What you return should be every line below, word for word, and none of the images.

>>>>>

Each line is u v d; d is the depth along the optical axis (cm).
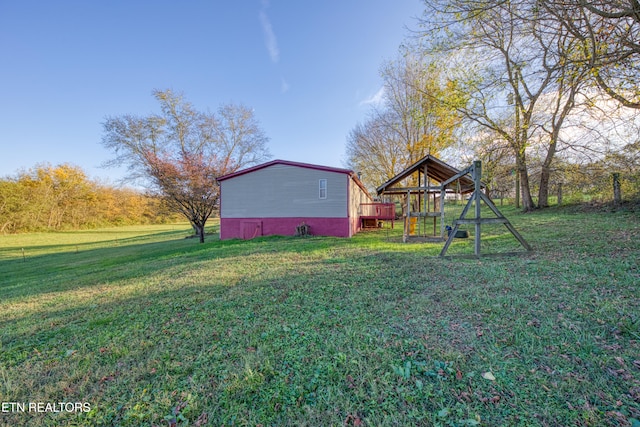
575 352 229
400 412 179
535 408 174
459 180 1021
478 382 202
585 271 420
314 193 1295
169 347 292
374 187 2661
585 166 1146
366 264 601
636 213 950
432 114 1346
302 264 653
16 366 278
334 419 179
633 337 242
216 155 1867
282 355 259
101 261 1135
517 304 329
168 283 573
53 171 3741
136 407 203
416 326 298
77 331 355
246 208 1387
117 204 4366
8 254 1848
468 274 470
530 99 1043
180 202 1490
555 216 1181
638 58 480
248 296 441
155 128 2162
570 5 450
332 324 319
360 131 2598
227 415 189
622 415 164
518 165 1449
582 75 507
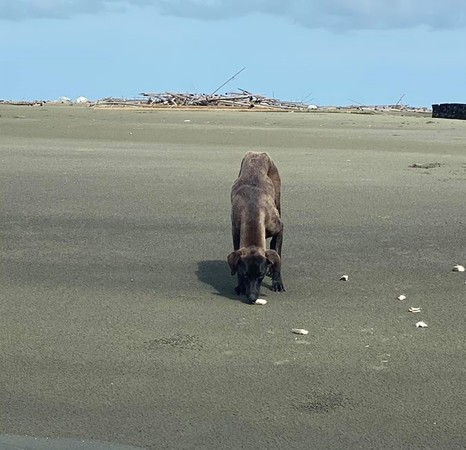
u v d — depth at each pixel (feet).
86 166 62.80
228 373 24.88
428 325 29.32
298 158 70.59
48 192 51.80
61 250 39.04
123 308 30.94
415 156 74.08
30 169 60.59
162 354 26.32
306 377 24.63
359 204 50.01
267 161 37.93
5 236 41.24
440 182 58.39
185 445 20.51
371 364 25.66
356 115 151.53
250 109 168.96
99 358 25.94
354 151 77.05
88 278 34.81
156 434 21.06
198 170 61.87
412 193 53.72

<<<<<

### OUTPUT OF THE TASK:
Each line is u v d; d is the depth along the optical axis (cm).
575 352 229
400 412 179
535 408 174
459 180 1021
478 382 202
585 271 420
314 193 1295
169 347 292
374 187 2661
585 166 1146
366 264 601
636 213 950
432 114 1346
302 264 653
16 366 278
334 419 179
633 337 242
216 155 1867
282 355 259
101 261 1135
517 304 329
168 283 573
53 171 3741
136 407 203
416 326 298
77 331 355
246 208 1387
117 204 4366
8 254 1848
468 274 470
530 99 1043
180 202 1490
555 216 1181
638 58 480
248 296 441
155 128 2162
570 5 450
332 324 319
360 131 2598
227 415 189
622 415 164
518 165 1449
582 75 507
u v d — depth at each pixel (feet).
86 166 62.80
228 373 24.88
428 325 29.32
298 158 70.59
48 192 51.80
61 250 39.04
123 308 30.94
415 156 74.08
30 169 60.59
162 354 26.32
306 377 24.63
359 204 50.01
267 161 37.93
5 236 41.24
440 182 58.39
185 445 20.51
371 364 25.66
356 115 151.53
250 109 168.96
99 358 25.94
354 151 77.05
88 278 34.81
156 434 21.06
198 170 61.87
412 193 53.72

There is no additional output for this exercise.